TODO MENINO É UM PERIGO
O presidente Lula foi ao Estado do Paraná para dar posse ao diretor-geral brasileiro da Usina Itaipu Binacional. Discursando, ele foi interrompido por um menino que pediu a palavra. Lula, gentilmente, concedeu e o menino lhe indagou:
- Já caiu o preço da picanha?
Risada geral, o presidente brasileiro teve que explicar ao presidente paraguaio, ali presente, que havia prometido que os brasileiros voltariam a comer picanha e, por isso, a cobrança, mas pediu tempo.
O vexame foi certo, ainda que amenizado pela espotaneidade do garoto.
Menino e aposentado, de fato, são perigosos. É que toda criança e todo velho tem o direito de dizer o que lhe vem à cabeça e cobrar o que lhe assiste, inclusive escrevendo crônicas.
Conselho: nunca deixe menino falar nas horas solenes. Essas criaturas são realmente um risco. Lula que o diga.
Meu pai também tinha o que dizer.
Inadvertidamente me levou a uma viagem. Lá pelo ano de 1963 ou 1964, fomos a Vila Brasil, hoje Fátima do Sul, linda cidade sul-mato-grossense. Ele levava dois pastores: meu tio, Benito Raimundo, e seu colega suiço, Monnier, que estavam atendendo a um projeto missionário.

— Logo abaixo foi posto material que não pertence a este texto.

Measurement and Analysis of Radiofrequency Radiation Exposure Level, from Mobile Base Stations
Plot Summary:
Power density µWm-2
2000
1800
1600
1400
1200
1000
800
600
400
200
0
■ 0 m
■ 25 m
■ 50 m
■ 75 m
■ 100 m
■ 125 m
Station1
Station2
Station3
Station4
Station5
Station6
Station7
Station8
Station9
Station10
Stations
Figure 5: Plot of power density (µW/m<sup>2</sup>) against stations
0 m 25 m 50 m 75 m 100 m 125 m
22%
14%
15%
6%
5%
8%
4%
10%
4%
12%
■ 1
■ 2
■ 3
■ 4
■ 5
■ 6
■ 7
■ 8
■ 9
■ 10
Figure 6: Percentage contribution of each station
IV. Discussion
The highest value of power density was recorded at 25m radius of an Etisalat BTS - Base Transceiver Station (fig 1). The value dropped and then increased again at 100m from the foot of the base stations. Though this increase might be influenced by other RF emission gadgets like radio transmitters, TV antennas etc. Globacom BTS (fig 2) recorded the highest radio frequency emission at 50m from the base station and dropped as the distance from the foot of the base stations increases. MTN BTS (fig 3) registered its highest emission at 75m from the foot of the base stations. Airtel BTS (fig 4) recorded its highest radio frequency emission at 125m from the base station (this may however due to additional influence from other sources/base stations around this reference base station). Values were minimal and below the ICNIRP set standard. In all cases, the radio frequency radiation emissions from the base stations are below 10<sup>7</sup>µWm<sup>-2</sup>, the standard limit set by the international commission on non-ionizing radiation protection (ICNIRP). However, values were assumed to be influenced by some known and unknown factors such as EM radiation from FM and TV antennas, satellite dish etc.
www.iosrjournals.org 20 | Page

Hospedamo-nos num hotel de madeira, como eram as construções em Vila Brasil, região de grandes florestas. A noite, ao jantar, o garçom chega à nossa mesa e pergunta:
- O senhores aceitam um cafezinho?
Não seria necessária aquela pergunta se o garçom soubesse que ali estavam dois pastores adventistas do sétimo dia e um recém-convertido, meu pai. É que os adventistas são orientados a não usarem de bebidas excitantes como o café.
No entanto, o perigo estava ali, sentando, com seus seis ou sete anos: eu!
Meu velho tomava um cafezinho mesmo depois de batizado e a piada familiar era que, quando do seu batismo, ele desceu às águas deixando a mão direita de fora. Perguntado o porquê daquele gesto, teria dito: É porque com essa mão eu pego a xícara do café. E todo mundo caía na risada, inclusive ele, sabendo que o neófito irmão Rui não pretendia deixar de tomar seu cafezinho.
Ante a negativa dos pastores em aceitar o café e o silêncio do meu pai, fiquei atônito e resolvi ajudar meu progenitor. Levantei a mão e, com dois dedos, o indicador e o médio, bem evidentes, disse ao garçom, assumindo a culpa e denunciado o nosso doutor Rui:
- Dois aqui, um para mim e outro para o meu pai!
Os pastores desabaram em risadas. Nem me lembro se meu pai riu também. Mas a história ficou para muito tempo.
Anos depois, meu pai foi ao aeroporto receber o pastor Monnier, que chegava outra vez a Campo Grande. Do alto da escada do avião, tendo visto meu pai, o pastor ergueu o braço e repetiu meu gesto dos tempos da Vila Brasil: dois aqui, um para mim e outro para o meu pai.
Guri, caro leitor, é um perigo enorme!